Fake news, quando si integra un reato?
Alzi la mano chi non si è mai imbattuto in una fake news.
Nell’epoca di internet, dei giornali on line, dei blog, dei social è praticamente impossibile non aver mai trovato – e magari creduto – ad una fake news. Poco importa se si tratta di notizie divertenti, magari riguardanti qualche strana specie animale o tradizione popolare, ma in alcuni casi le notizie false, esagerate, sbagliate o distorte possono avere una rilevanza tale da costituire un vero e proprio reato.
In base all’interpretazione giurisprudenziale, è falsa “la notizia completamente difforme dal vero, priva di fondamento”; è esagerata “la notizia che, pur basandosi su un fondamento di verità risulta amplificata, ingrandita e iperbolica”; è tendenziosa “la notizia che, pur riferendo cose vere, viene presentata in modo da ingenerare in chi la apprende una rappresentazione deformata della realtà”.

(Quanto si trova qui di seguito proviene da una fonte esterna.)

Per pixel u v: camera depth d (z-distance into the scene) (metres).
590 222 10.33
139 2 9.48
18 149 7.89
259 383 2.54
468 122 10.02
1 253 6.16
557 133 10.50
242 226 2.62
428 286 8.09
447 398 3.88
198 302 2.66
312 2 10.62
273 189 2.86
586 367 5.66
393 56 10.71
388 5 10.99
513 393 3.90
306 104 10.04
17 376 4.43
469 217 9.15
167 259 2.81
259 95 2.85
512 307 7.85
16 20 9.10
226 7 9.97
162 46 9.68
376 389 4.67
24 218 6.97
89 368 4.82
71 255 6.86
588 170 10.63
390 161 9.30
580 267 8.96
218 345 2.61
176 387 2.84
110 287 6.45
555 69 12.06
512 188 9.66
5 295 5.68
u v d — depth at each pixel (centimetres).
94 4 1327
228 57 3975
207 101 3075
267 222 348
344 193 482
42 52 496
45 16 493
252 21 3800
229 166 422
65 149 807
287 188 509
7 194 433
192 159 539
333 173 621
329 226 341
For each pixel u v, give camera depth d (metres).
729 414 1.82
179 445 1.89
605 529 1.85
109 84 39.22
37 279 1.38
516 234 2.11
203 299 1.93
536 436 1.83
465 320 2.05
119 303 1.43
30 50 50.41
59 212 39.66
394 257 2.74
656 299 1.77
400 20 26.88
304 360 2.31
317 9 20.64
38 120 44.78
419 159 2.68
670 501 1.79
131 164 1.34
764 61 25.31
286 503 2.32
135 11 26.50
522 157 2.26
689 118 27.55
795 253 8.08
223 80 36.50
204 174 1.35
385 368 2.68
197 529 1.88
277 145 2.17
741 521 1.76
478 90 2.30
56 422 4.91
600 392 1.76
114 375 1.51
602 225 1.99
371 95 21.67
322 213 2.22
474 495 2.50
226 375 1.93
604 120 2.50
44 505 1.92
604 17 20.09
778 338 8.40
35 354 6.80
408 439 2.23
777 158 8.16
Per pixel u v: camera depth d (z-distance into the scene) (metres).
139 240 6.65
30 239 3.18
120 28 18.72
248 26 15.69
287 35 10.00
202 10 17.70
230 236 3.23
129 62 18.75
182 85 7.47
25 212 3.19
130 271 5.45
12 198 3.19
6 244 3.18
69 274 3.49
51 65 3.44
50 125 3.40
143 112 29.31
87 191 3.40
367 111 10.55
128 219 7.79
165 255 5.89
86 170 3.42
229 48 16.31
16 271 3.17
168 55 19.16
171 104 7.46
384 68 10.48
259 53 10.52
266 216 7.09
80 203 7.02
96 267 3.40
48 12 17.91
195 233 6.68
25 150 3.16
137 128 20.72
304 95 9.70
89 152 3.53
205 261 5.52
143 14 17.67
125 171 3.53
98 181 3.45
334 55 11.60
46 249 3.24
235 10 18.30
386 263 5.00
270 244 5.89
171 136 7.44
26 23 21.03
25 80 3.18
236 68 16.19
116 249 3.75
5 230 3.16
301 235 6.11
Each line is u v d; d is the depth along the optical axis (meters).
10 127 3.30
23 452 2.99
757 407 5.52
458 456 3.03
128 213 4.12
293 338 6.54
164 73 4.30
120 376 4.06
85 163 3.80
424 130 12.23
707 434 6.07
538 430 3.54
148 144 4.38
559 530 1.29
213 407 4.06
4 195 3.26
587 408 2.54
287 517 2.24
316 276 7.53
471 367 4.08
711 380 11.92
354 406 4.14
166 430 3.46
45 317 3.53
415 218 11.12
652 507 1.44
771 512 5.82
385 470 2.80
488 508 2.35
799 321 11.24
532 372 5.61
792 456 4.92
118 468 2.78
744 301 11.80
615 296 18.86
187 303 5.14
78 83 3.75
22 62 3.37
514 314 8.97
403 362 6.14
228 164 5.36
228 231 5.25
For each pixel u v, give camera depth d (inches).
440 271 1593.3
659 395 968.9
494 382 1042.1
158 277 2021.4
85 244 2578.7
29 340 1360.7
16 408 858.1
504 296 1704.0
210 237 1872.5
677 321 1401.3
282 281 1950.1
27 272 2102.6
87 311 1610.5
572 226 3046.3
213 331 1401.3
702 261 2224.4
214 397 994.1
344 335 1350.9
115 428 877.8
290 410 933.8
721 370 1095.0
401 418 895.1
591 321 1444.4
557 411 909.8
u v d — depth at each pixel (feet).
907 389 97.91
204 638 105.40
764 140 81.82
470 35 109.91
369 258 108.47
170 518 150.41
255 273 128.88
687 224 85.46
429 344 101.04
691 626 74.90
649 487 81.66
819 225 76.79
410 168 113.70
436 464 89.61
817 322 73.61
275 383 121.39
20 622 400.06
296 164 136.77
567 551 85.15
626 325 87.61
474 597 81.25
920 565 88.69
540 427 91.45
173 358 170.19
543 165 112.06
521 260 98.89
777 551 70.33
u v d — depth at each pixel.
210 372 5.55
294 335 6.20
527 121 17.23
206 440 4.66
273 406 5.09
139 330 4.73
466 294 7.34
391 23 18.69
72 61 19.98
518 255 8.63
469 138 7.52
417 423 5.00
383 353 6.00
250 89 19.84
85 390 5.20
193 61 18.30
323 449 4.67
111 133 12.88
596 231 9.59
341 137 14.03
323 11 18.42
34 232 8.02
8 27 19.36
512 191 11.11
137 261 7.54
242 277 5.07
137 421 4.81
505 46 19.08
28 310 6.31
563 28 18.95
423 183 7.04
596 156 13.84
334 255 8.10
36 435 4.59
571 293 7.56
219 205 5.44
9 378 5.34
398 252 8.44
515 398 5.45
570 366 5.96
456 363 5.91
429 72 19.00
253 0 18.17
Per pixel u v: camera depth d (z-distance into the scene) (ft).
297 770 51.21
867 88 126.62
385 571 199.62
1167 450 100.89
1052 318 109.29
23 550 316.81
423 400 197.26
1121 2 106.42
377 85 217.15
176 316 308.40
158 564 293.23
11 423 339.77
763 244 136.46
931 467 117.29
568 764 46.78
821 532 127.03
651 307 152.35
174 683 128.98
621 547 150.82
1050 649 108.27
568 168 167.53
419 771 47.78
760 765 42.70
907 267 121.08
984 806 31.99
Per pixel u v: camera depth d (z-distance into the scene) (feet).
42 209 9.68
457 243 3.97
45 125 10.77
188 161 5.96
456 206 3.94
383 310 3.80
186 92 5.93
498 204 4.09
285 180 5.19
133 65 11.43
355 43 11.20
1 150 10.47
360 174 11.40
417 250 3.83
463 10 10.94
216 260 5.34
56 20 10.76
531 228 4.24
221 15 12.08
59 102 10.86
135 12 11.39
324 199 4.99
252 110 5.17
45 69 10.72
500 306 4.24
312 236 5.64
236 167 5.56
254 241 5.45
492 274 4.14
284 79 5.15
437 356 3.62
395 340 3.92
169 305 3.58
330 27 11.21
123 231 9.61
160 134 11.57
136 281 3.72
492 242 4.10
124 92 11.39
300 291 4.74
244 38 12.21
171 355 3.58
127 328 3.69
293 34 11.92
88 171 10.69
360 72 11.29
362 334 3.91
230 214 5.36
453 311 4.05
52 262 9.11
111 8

In presenza di simili caratteristiche, la notizia potrebbe avere una rilevanza penale e il suo autore (o colui che semplicemente ha contribuito alla sua diffusione) potrebbe incorrere in una sanzione addirittura penale.
I reati che possono essere integrati diffondendo una fake news sono molteplici:
In tempo di guerra, la diffusione di notizie false è punita dall’art. 265 c.p., che disciplina il Disfattismo politico, che punisce chiunque diffonda o comunichi voci o notizie false, esagerate o tendenziose, che possano destare pubblico allarme o deprimere lo spirito pubblico o altrimenti menomare la resistenza della nazione di fronte al nemico.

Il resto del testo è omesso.